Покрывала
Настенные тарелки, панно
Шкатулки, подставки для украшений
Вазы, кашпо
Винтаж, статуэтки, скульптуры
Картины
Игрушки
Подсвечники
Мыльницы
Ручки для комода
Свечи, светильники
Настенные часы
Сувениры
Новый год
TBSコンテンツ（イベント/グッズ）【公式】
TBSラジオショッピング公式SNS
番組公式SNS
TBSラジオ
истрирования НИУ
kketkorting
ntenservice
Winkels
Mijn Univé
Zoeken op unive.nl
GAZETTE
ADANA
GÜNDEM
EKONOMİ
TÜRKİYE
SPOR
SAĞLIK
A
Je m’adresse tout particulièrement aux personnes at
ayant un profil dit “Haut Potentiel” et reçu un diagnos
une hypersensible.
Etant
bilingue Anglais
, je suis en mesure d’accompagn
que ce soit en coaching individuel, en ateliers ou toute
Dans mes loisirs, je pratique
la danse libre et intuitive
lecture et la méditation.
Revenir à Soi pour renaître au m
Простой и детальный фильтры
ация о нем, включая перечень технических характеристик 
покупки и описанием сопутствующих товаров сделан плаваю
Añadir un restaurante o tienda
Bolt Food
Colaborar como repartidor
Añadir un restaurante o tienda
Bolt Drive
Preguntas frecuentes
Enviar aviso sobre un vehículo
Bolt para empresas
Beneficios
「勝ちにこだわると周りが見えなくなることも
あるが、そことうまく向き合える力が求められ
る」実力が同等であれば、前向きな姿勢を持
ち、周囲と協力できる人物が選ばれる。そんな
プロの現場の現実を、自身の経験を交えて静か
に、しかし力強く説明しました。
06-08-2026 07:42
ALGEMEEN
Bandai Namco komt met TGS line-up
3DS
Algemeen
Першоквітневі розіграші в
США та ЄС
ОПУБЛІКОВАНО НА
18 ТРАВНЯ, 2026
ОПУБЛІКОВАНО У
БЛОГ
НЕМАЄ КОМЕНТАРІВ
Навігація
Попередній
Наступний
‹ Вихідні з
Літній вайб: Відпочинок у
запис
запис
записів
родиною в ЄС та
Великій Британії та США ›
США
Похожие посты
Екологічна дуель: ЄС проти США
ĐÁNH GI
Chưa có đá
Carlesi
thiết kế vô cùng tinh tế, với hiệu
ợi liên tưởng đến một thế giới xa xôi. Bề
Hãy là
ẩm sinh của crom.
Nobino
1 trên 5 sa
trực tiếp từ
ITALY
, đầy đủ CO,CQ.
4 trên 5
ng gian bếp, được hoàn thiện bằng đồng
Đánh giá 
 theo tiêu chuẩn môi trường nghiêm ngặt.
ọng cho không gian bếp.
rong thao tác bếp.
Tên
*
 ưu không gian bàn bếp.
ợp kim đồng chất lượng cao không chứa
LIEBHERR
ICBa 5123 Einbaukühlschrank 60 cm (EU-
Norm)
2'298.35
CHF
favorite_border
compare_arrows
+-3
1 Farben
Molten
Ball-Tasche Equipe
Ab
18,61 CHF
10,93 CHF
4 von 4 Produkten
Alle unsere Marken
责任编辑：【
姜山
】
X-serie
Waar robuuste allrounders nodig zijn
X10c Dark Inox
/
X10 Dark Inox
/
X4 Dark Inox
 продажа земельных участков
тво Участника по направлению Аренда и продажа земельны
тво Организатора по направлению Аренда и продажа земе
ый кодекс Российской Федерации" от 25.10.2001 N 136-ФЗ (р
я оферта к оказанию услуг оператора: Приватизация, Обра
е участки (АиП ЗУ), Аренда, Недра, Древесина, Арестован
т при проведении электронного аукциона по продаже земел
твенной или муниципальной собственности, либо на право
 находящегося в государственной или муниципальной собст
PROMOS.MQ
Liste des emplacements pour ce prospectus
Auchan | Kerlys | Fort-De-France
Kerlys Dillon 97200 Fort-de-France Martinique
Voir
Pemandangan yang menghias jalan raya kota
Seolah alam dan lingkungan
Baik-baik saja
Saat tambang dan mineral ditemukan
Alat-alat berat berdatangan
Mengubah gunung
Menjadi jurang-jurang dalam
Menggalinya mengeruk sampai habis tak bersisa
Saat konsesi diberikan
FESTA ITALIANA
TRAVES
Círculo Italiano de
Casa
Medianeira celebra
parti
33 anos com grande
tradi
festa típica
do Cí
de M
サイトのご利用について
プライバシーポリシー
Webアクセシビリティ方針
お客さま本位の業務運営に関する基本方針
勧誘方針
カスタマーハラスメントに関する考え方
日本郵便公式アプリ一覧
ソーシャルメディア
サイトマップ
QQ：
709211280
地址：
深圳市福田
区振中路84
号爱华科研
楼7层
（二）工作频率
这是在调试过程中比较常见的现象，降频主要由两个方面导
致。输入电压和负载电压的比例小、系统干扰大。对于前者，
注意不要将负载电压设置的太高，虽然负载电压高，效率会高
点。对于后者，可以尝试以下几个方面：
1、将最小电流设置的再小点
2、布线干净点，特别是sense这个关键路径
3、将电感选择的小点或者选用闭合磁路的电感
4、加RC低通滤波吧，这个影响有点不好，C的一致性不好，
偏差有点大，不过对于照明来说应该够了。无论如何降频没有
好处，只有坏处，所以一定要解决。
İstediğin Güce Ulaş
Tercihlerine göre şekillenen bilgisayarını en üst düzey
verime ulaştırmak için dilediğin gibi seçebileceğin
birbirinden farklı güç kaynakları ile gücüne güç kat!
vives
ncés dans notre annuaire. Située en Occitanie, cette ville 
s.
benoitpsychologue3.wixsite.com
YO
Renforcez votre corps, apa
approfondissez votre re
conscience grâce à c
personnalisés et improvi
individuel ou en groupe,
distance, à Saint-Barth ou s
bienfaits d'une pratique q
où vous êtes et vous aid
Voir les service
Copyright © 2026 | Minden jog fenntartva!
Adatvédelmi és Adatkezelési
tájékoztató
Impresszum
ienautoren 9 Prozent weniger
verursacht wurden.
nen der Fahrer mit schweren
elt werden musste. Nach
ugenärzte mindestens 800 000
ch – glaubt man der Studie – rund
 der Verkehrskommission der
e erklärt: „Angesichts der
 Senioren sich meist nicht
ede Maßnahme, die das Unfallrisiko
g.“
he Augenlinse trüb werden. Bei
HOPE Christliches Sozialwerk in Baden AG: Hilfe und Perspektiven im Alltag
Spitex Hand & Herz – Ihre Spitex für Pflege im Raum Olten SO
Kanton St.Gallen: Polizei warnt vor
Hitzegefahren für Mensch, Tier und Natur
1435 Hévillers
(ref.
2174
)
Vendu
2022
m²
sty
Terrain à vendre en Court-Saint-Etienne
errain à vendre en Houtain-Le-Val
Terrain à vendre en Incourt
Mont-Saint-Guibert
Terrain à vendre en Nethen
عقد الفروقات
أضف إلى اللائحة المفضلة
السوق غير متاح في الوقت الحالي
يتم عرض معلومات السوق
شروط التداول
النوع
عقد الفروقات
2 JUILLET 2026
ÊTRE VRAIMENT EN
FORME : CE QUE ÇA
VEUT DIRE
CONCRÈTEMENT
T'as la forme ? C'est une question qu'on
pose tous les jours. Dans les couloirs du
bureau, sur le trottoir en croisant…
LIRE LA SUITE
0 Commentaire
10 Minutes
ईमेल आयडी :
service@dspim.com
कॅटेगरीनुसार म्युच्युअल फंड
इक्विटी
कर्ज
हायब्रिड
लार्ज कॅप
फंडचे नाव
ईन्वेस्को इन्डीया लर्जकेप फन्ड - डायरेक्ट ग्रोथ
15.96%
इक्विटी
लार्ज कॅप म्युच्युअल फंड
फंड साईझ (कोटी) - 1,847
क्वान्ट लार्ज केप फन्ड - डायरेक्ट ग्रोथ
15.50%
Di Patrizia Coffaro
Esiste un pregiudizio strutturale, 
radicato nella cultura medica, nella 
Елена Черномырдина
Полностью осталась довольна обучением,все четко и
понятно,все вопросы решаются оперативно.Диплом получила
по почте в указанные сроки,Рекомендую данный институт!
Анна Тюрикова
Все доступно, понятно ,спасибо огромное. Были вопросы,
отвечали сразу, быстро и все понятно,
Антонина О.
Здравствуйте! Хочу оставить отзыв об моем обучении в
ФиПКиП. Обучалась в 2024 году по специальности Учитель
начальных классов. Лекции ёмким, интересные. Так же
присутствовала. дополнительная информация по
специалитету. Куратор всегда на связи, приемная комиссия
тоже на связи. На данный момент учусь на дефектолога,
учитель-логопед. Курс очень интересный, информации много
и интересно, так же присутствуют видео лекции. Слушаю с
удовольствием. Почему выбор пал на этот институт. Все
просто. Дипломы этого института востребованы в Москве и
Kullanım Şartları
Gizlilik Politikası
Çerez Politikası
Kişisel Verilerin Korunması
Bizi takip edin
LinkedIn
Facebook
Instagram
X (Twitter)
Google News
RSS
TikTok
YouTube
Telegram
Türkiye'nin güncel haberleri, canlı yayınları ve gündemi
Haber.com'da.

WHAT IS REQUIRED =
Transcribe the records above from the line holding "Kanton St.Gallen: Polizei warnt vor" down to the line holding "service@dspim.com", inclusive, without adding anything.

SOLUTION FOR THIS PROBLEM =
Kanton St.Gallen: Polizei warnt vor
Hitzegefahren für Mensch, Tier und Natur
1435 Hévillers
(ref.
2174
)
Vendu
2022
m²
sty
Terrain à vendre en Court-Saint-Etienne
errain à vendre en Houtain-Le-Val
Terrain à vendre en Incourt
Mont-Saint-Guibert
Terrain à vendre en Nethen
عقد الفروقات
أضف إلى اللائحة المفضلة
السوق غير متاح في الوقت الحالي
يتم عرض معلومات السوق
شروط التداول
النوع
عقد الفروقات
2 JUILLET 2026
ÊTRE VRAIMENT EN
FORME : CE QUE ÇA
VEUT DIRE
CONCRÈTEMENT
T'as la forme ? C'est une question qu'on
pose tous les jours. Dans les couloirs du
bureau, sur le trottoir en croisant…
LIRE LA SUITE
0 Commentaire
10 Minutes
ईमेल आयडी :
service@dspim.com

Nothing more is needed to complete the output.